• [DESCRIPTION OF THE TASK]:
Return, exactly and with nothing added, the line with "exposure_s: 1/2500" together with all lines after it through the end of the data below. No pictures belong in the copy.

• [DATA]:
● ● ●

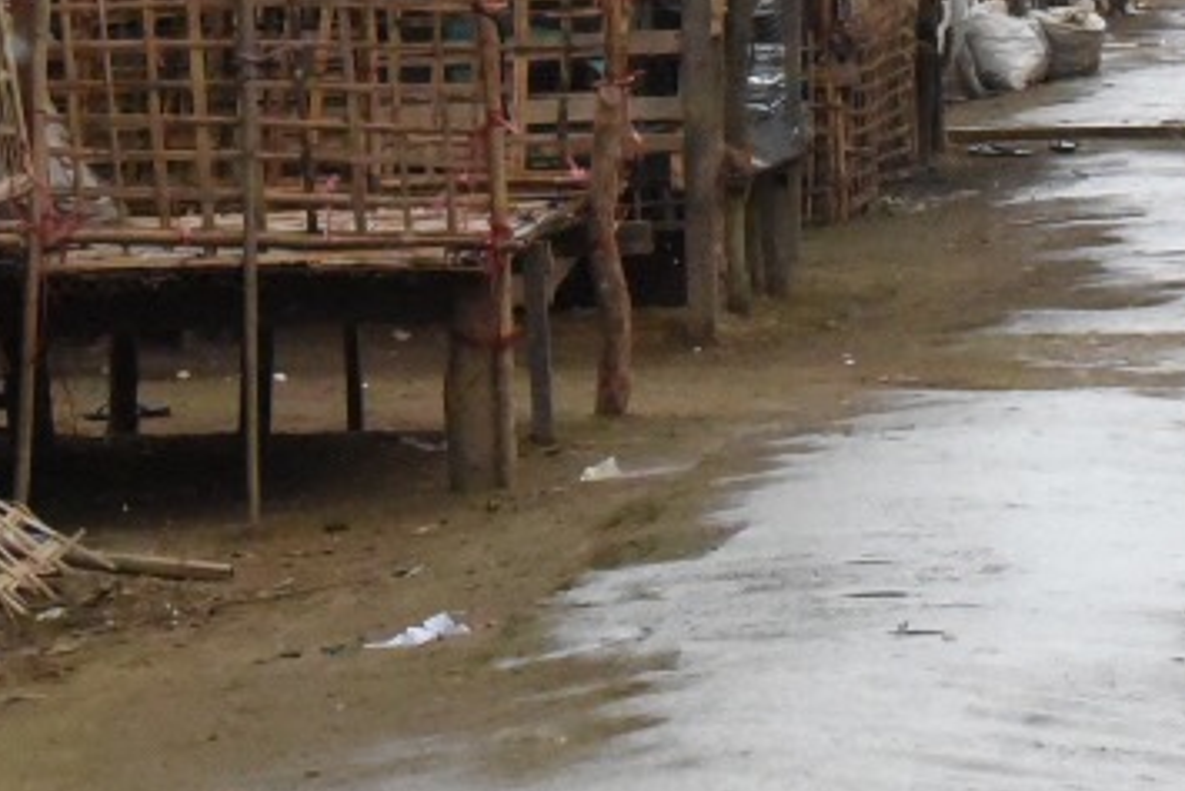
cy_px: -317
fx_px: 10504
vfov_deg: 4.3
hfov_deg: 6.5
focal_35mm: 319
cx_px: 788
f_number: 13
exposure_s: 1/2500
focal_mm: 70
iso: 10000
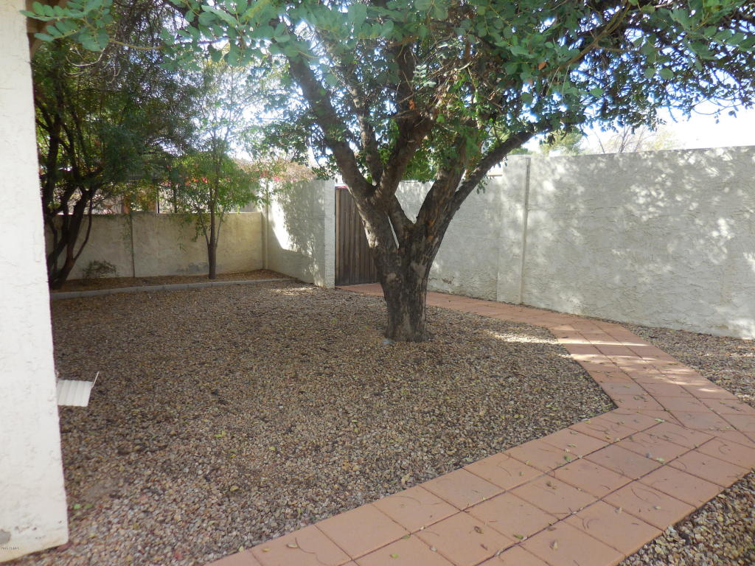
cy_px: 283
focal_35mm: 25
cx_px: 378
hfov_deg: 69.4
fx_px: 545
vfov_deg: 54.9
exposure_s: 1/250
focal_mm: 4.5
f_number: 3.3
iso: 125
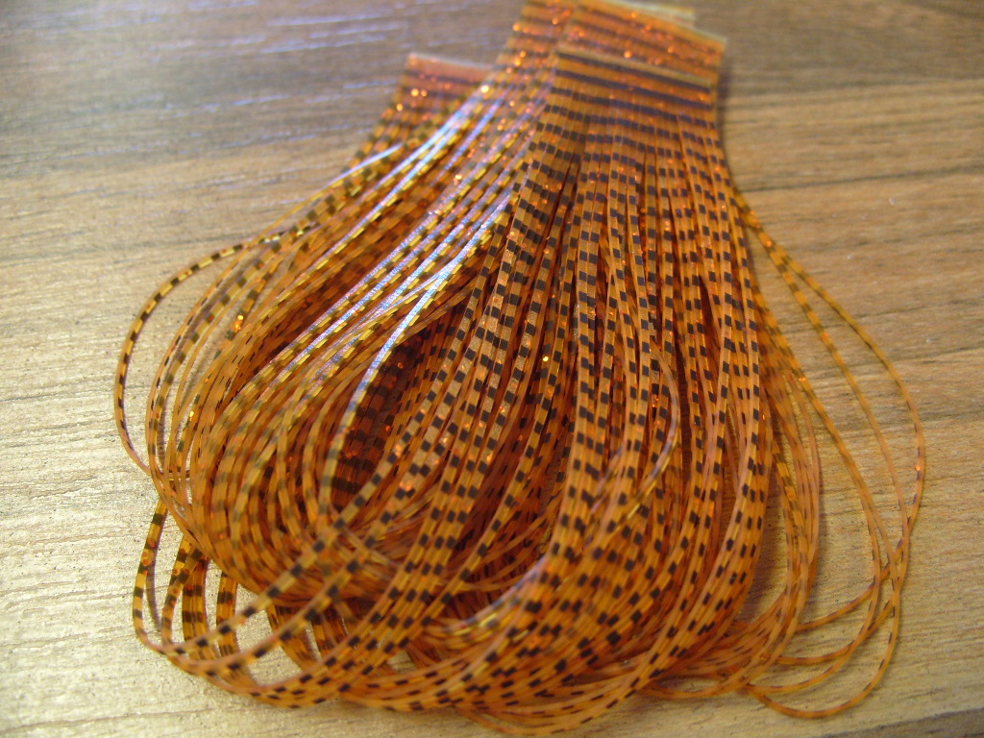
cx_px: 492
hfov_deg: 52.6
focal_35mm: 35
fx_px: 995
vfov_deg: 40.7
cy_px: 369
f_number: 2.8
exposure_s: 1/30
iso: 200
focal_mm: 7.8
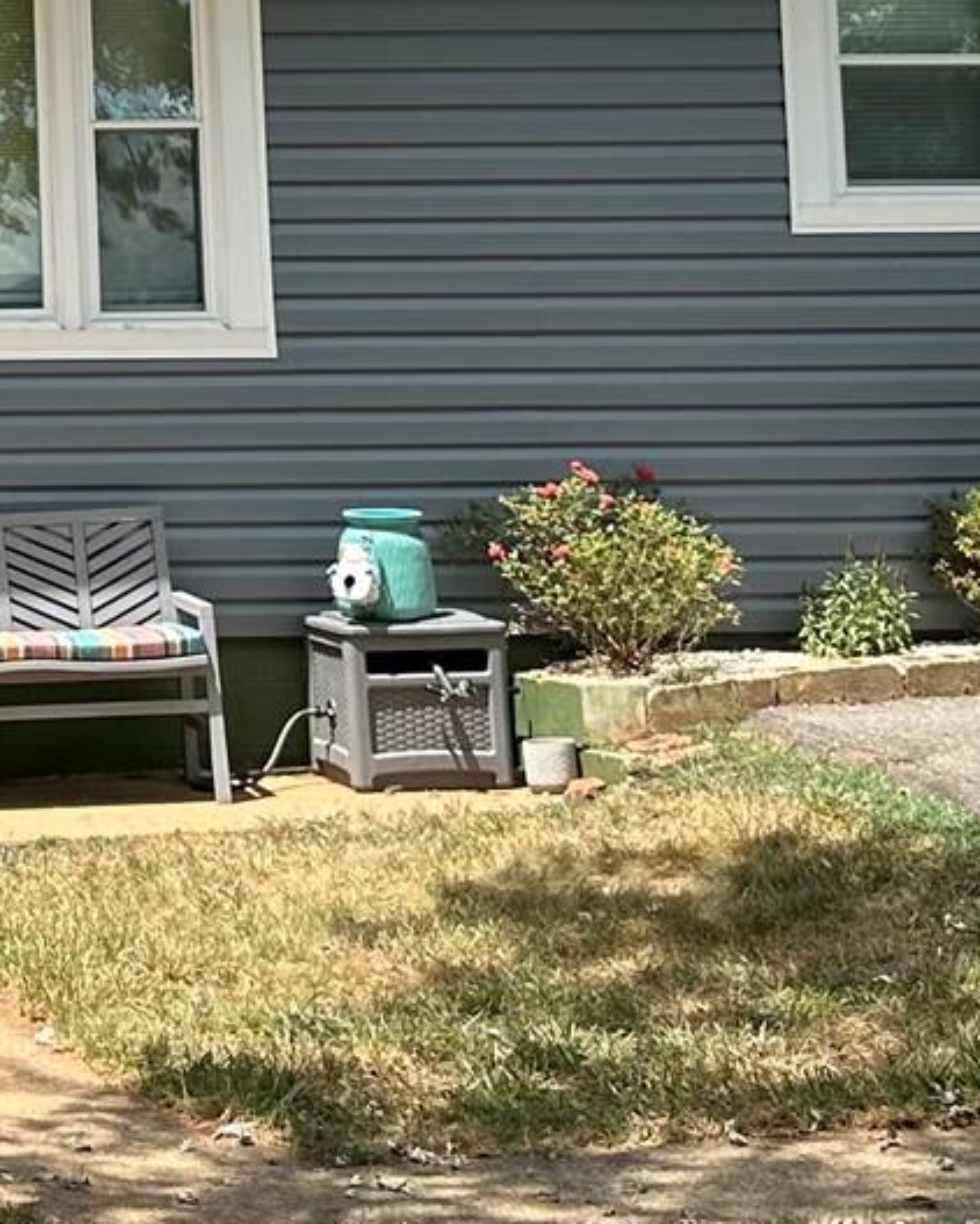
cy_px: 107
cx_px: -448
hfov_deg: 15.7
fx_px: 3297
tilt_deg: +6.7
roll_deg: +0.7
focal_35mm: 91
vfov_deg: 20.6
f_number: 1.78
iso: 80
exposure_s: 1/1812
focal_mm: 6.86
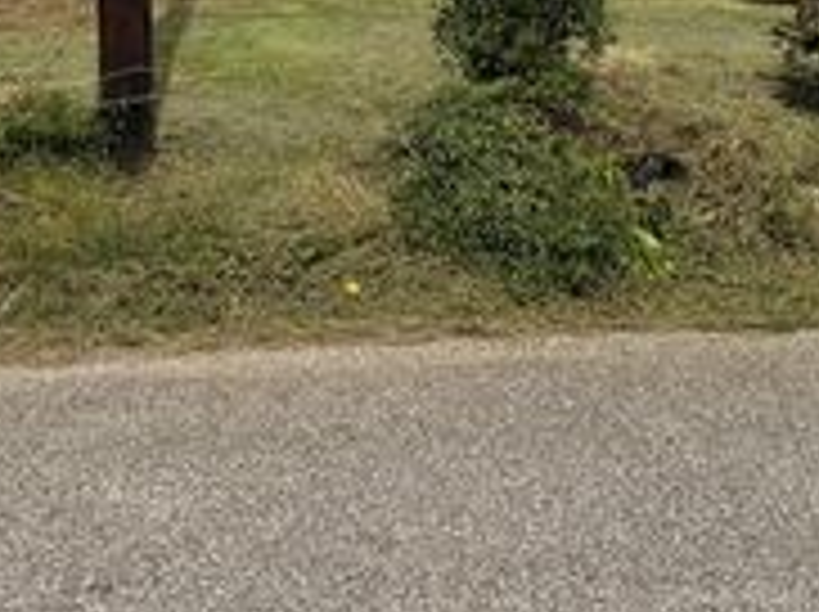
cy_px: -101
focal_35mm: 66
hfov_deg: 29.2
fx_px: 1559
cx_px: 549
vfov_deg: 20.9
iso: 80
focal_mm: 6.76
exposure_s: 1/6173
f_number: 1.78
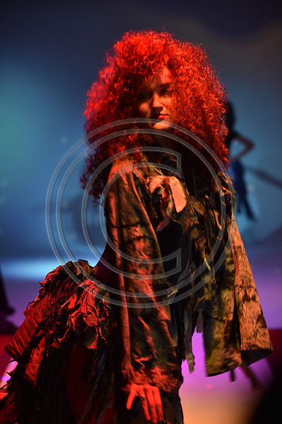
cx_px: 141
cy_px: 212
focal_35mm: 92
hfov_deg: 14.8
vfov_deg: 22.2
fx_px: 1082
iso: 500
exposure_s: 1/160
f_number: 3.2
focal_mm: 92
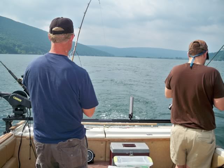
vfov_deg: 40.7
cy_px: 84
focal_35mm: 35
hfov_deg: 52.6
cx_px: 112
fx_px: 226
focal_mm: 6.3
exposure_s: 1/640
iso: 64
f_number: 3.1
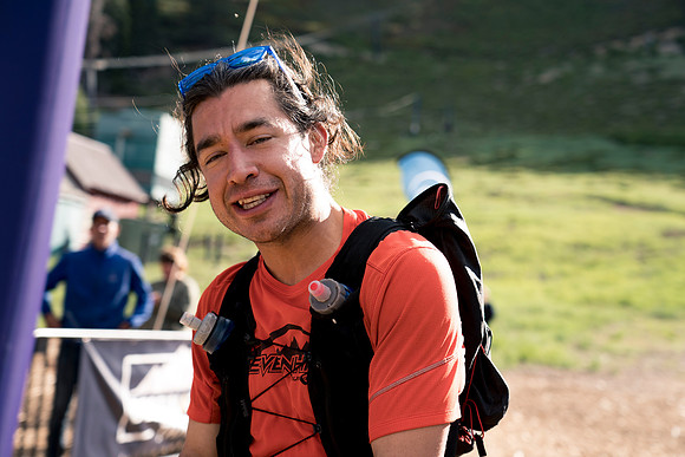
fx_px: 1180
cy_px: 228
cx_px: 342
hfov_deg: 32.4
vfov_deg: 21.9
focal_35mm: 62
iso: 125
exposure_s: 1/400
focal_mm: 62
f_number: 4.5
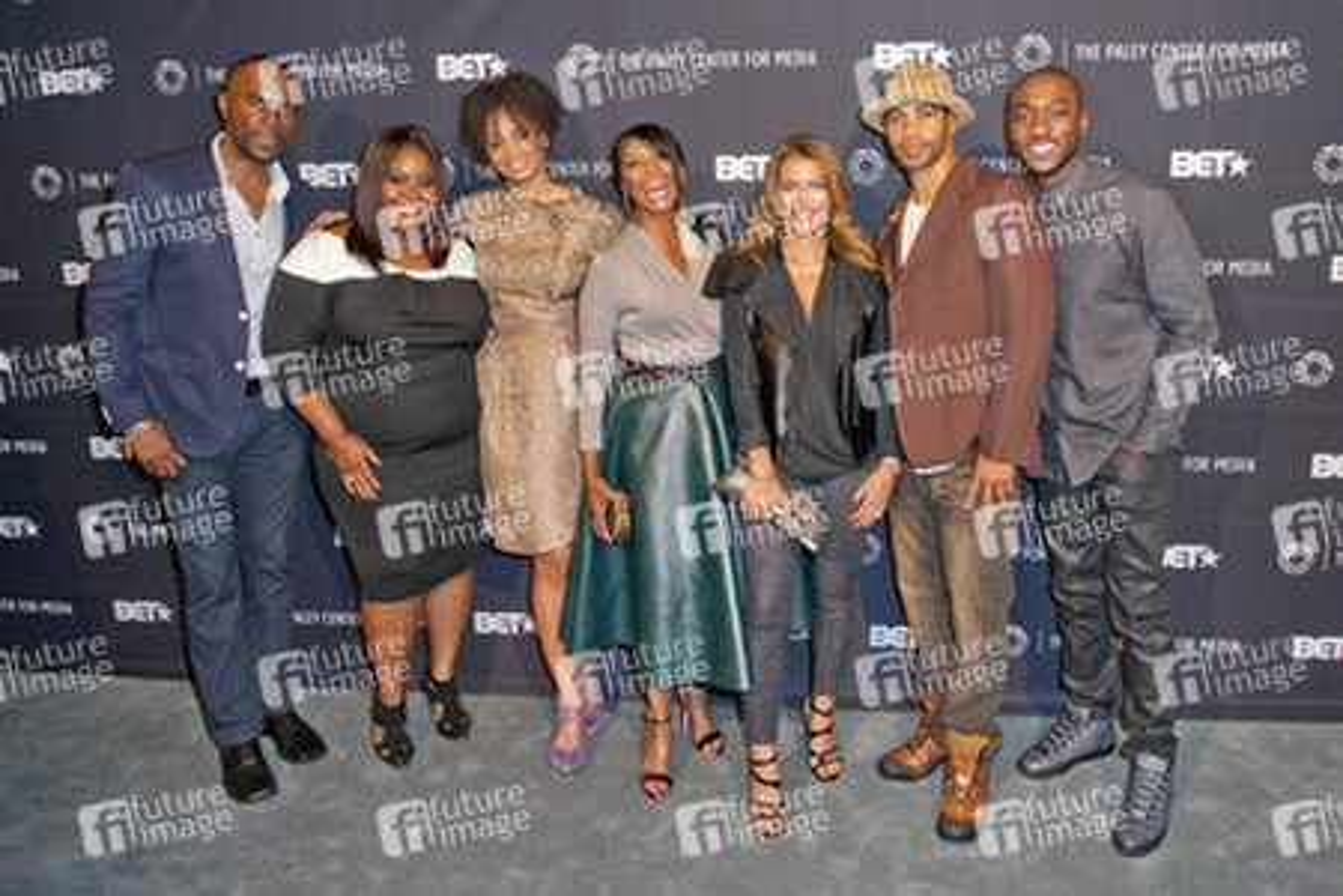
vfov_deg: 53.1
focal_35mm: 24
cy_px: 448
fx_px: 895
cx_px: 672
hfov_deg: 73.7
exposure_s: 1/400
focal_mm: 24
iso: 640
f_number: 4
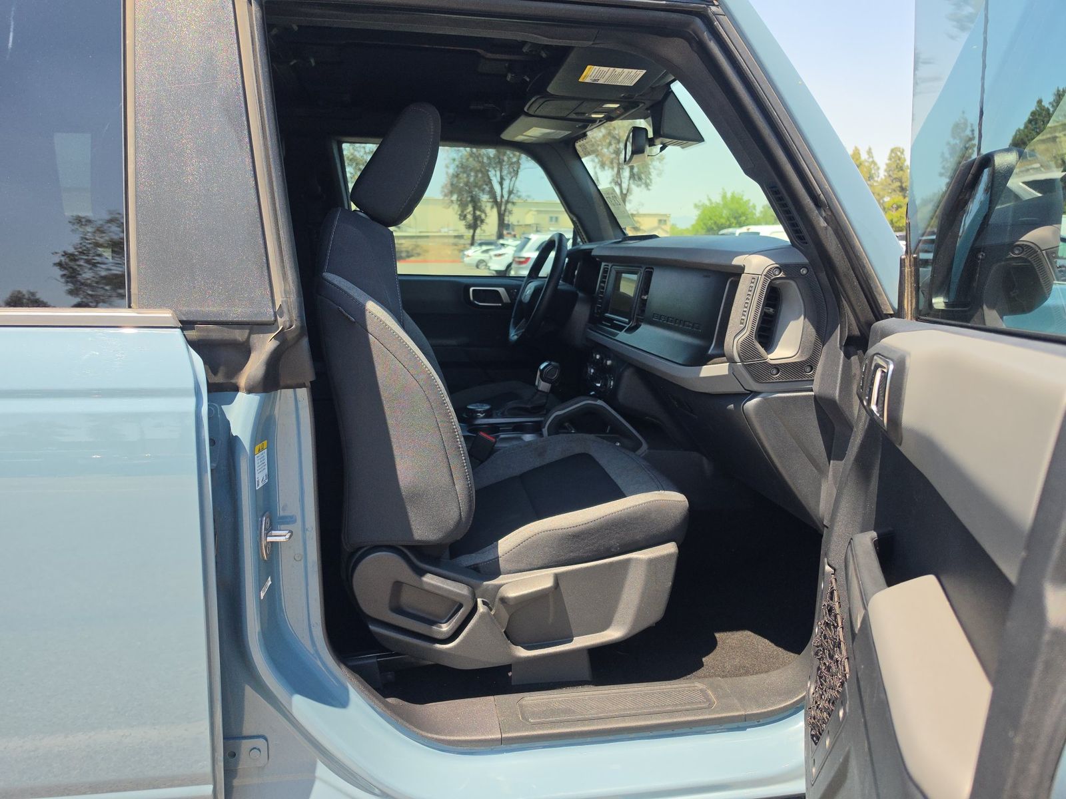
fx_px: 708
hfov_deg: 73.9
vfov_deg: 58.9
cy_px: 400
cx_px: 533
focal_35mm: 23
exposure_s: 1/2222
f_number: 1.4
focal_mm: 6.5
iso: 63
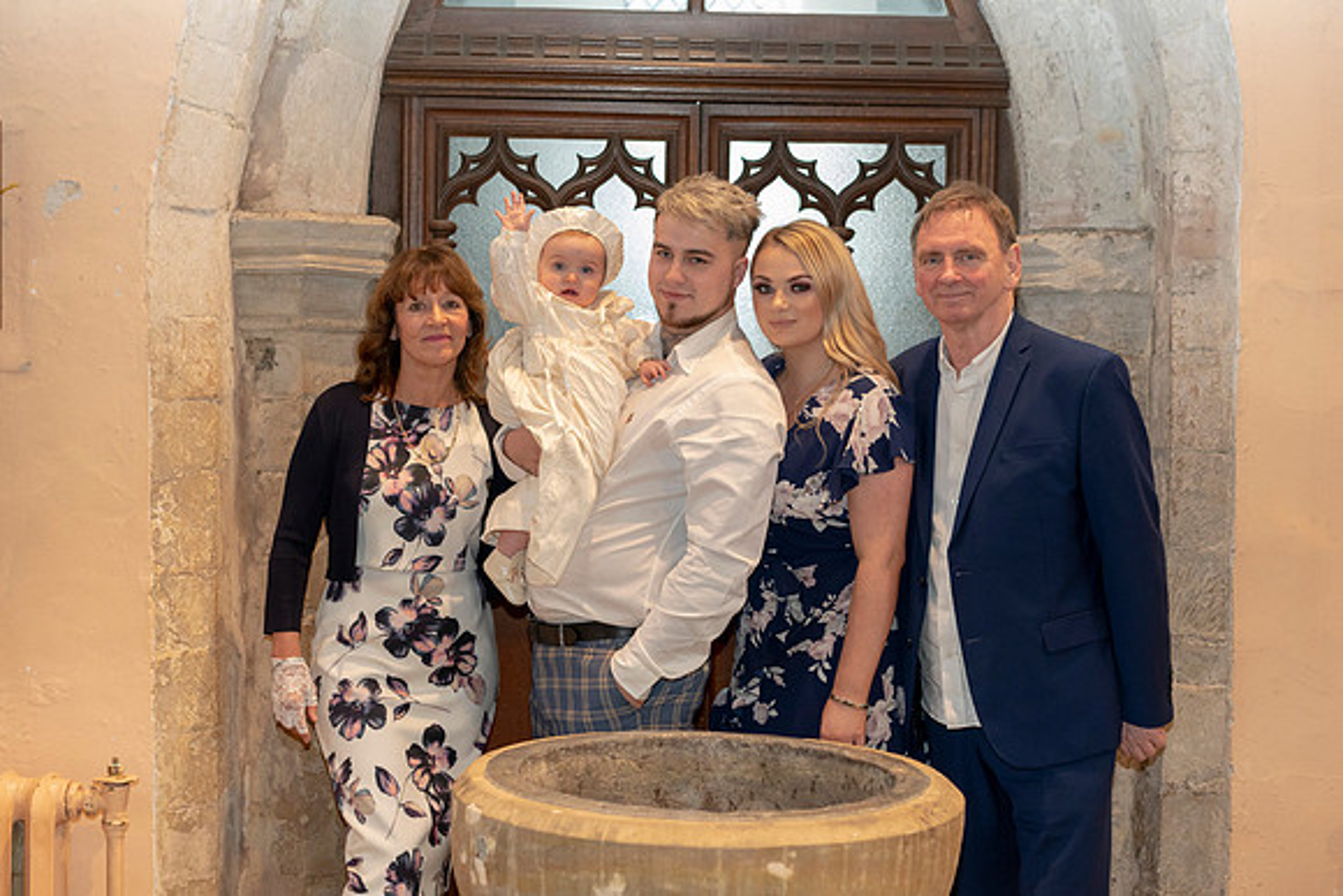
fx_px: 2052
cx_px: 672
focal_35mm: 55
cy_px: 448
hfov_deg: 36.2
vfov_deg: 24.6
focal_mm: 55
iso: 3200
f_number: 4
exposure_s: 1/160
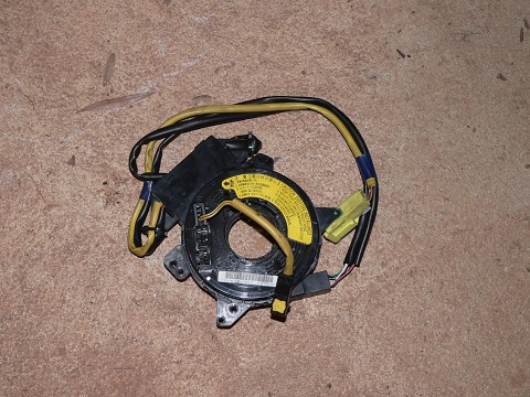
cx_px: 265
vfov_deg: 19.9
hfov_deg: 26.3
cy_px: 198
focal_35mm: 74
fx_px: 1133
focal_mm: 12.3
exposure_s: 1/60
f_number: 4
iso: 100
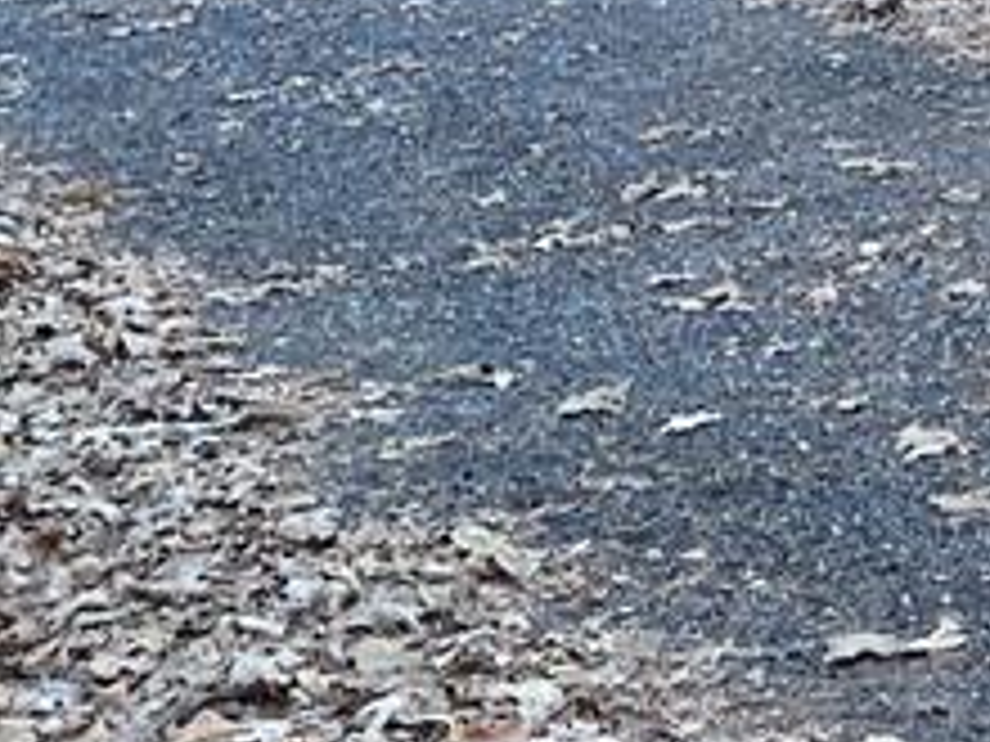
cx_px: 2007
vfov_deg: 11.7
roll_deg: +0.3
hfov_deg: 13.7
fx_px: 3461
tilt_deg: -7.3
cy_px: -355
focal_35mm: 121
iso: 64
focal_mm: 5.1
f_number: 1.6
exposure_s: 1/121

● ● ●

• [WRITTEN ANSWER]:
exposure_s: 1/2500
focal_mm: 70
iso: 10000
cy_px: 283
focal_35mm: 25
cx_px: 378
hfov_deg: 69.4
fx_px: 545
vfov_deg: 54.9
exposure_s: 1/250
focal_mm: 4.5
f_number: 3.3
iso: 125
cx_px: 492
hfov_deg: 52.6
focal_35mm: 35
fx_px: 995
vfov_deg: 40.7
cy_px: 369
f_number: 2.8
exposure_s: 1/30
iso: 200
focal_mm: 7.8
cy_px: 107
cx_px: -448
hfov_deg: 15.7
fx_px: 3297
tilt_deg: +6.7
roll_deg: +0.7
focal_35mm: 91
vfov_deg: 20.6
f_number: 1.78
iso: 80
exposure_s: 1/1812
focal_mm: 6.86
cy_px: -101
focal_35mm: 66
hfov_deg: 29.2
fx_px: 1559
cx_px: 549
vfov_deg: 20.9
iso: 80
focal_mm: 6.76
exposure_s: 1/6173
f_number: 1.78
cx_px: 141
cy_px: 212
focal_35mm: 92
hfov_deg: 14.8
vfov_deg: 22.2
fx_px: 1082
iso: 500
exposure_s: 1/160
f_number: 3.2
focal_mm: 92
vfov_deg: 40.7
cy_px: 84
focal_35mm: 35
hfov_deg: 52.6
cx_px: 112
fx_px: 226
focal_mm: 6.3
exposure_s: 1/640
iso: 64
f_number: 3.1
fx_px: 1180
cy_px: 228
cx_px: 342
hfov_deg: 32.4
vfov_deg: 21.9
focal_35mm: 62
iso: 125
exposure_s: 1/400
focal_mm: 62
f_number: 4.5
vfov_deg: 53.1
focal_35mm: 24
cy_px: 448
fx_px: 895
cx_px: 672
hfov_deg: 73.7
exposure_s: 1/400
focal_mm: 24
iso: 640
f_number: 4
fx_px: 708
hfov_deg: 73.9
vfov_deg: 58.9
cy_px: 400
cx_px: 533
focal_35mm: 23
exposure_s: 1/2222
f_number: 1.4
focal_mm: 6.5
iso: 63
fx_px: 2052
cx_px: 672
focal_35mm: 55
cy_px: 448
hfov_deg: 36.2
vfov_deg: 24.6
focal_mm: 55
iso: 3200
f_number: 4
exposure_s: 1/160
cx_px: 265
vfov_deg: 19.9
hfov_deg: 26.3
cy_px: 198
focal_35mm: 74
fx_px: 1133
focal_mm: 12.3
exposure_s: 1/60
f_number: 4
iso: 100
cx_px: 2007
vfov_deg: 11.7
roll_deg: +0.3
hfov_deg: 13.7
fx_px: 3461
tilt_deg: -7.3
cy_px: -355
focal_35mm: 121
iso: 64
focal_mm: 5.1
f_number: 1.6
exposure_s: 1/121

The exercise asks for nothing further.